Skurril ist der Ort der Ausstellung – Mitten im Parlament. Besucher müssen durch dieselbe Sicherheitsschleuse wie Abgeordnete und Journalisten. Da sich die Ausstellung sozusagen “am Gang” befindet, huscht immer wieder ein Parlamentarier oder Politiker an einem vorbei. Seltsamerweise hab ich immer vor der Schautafel der Deutschnationalen einen bekannten FPÖ-Politiker an mir vorbeiziehen sehen.
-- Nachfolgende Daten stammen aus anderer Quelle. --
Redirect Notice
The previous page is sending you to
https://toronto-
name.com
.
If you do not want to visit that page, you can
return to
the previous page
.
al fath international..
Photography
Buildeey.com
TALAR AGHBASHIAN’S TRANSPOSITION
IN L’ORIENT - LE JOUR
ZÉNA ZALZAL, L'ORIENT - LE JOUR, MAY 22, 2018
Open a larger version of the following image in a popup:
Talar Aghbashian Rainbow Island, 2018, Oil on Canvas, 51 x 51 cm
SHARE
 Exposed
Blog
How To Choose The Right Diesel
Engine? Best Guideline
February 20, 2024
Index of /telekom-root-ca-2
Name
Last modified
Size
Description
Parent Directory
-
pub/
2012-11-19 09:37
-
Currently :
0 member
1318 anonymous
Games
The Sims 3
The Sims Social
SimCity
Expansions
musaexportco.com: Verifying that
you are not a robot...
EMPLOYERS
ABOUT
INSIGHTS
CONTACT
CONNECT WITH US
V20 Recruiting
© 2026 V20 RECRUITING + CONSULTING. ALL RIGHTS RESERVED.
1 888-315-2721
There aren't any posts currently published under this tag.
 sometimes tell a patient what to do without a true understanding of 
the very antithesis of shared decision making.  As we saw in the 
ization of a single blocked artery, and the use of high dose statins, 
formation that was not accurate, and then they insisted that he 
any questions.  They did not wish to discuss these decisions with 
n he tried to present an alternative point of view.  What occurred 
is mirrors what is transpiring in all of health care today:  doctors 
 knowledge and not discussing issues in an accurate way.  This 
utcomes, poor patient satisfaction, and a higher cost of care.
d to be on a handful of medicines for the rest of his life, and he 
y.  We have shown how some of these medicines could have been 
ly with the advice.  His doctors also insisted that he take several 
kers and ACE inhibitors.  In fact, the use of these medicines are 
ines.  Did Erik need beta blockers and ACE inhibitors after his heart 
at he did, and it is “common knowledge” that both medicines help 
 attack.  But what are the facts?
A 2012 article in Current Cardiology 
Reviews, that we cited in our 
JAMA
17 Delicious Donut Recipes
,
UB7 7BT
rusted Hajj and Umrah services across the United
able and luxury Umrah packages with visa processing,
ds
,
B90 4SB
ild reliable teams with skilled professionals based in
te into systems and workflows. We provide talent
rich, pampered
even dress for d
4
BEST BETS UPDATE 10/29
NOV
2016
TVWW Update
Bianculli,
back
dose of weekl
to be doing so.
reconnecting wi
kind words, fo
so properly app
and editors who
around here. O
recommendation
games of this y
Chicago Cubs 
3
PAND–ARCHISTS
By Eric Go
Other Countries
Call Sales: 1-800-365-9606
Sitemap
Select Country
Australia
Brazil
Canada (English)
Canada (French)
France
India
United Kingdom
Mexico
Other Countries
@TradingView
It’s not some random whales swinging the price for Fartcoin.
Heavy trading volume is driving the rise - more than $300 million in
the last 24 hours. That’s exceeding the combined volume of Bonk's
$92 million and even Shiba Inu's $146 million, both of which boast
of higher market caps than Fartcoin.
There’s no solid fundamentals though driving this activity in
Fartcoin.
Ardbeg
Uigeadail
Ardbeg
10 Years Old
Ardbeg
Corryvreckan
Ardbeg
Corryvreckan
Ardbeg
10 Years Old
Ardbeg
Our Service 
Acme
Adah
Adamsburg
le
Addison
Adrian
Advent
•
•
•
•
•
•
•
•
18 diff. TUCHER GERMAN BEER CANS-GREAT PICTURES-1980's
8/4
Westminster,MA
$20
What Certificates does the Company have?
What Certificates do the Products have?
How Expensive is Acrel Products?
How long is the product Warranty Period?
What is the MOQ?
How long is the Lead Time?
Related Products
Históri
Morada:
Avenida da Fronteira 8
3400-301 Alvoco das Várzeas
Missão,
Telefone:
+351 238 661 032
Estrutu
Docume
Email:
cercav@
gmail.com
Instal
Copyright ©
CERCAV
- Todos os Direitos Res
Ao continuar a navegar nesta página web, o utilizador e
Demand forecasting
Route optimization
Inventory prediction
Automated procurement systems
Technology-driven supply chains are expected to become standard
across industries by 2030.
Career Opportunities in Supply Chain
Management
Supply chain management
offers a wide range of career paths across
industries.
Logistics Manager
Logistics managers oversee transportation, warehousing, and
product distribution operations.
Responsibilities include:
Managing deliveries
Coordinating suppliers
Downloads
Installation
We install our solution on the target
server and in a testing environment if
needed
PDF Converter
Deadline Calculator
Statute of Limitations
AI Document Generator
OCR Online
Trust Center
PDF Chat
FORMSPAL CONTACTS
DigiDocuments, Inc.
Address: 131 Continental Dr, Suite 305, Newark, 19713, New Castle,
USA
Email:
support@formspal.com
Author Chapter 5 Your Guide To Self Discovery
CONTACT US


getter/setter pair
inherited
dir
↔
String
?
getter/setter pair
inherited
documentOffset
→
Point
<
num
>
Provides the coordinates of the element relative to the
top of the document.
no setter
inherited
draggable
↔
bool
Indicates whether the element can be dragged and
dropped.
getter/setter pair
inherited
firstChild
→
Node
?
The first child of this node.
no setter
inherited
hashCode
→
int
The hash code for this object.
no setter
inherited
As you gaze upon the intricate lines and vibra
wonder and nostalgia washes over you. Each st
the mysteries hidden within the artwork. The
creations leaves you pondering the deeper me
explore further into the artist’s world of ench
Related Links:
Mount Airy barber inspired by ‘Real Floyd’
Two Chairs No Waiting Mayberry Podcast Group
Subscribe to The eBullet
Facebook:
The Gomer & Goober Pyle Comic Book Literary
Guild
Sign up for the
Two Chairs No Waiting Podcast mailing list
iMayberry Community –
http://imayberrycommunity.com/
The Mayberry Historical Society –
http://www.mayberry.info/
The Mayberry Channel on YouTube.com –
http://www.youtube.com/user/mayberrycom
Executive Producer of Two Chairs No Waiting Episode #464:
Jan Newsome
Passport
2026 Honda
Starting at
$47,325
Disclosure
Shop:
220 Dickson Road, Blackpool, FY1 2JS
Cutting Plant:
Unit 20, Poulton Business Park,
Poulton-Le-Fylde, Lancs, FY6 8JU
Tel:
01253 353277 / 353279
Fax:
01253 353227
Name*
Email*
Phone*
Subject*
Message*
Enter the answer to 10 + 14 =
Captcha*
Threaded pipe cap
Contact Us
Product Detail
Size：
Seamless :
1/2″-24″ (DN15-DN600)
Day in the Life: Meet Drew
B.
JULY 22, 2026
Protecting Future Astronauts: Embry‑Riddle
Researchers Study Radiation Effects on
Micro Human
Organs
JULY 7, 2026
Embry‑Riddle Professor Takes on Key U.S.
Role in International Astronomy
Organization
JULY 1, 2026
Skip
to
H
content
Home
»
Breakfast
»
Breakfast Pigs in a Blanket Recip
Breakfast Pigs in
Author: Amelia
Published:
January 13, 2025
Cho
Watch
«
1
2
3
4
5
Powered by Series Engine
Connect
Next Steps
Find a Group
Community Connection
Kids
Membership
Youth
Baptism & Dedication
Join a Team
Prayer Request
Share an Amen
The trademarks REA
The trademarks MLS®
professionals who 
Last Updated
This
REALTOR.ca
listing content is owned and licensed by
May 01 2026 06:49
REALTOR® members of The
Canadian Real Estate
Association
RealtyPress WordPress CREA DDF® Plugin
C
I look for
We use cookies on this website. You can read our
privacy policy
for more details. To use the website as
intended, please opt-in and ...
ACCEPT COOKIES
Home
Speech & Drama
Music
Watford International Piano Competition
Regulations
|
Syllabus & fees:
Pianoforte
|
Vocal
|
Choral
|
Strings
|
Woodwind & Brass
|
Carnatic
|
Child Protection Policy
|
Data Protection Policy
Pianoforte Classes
Die Ausstellung wird dann noch skurriler, wenn man sich die aktuelle Sache mit dem dritten Nationalratspräsidenten vor Augen führt.

Von Jung bis Alt, aber nicht dazwischen

Die Besucher sind großteils Schulgruppen und ältere Personen. Menschen zwischen 18 und 60 Jahren waren an diesem Tag, werktags, nicht anzutreffen. Natürlich sind die Führungen für Schulklassen nebenbei etwas anstrengend, und die Parlamentshalle gleicht dann akustisch der einer überfüllten Schwimmhalle eines Wiener Stadtbades. Doch es ist wichtig, dass sich auch junge Menschen mit der Geschichte beschäftigen. Im Berufsleben bleibt dann, wie die Besucherstatistik hier zeigt, oft keine Zeit mehr.

Besuch empfehlenswert

So schön klar die Ausstellung mit medialen Elementen versehen wurde, so enttäuscht war ich dann vom Ausstellungsbuch. Die Texte des Ansichtsexemplars hab ich mir zwar nicht durchgelesen, aber bei der Aufmachung des 30-Euro-Wälzers hätte sich der Verlag ruhig ähnlichen Darstellungsmethoden bedienen können, wie sich die Ausstellung selbst präsentierte. Grundsätzlich ist ein Besuch empfehlenswert, auch der Unkostenbeitrag von zwei Euro ist in Ordnung. Zeit und Ort der Ausstellung sind auf jeden Fall ideal, um 90 Jahre zurückzublicken.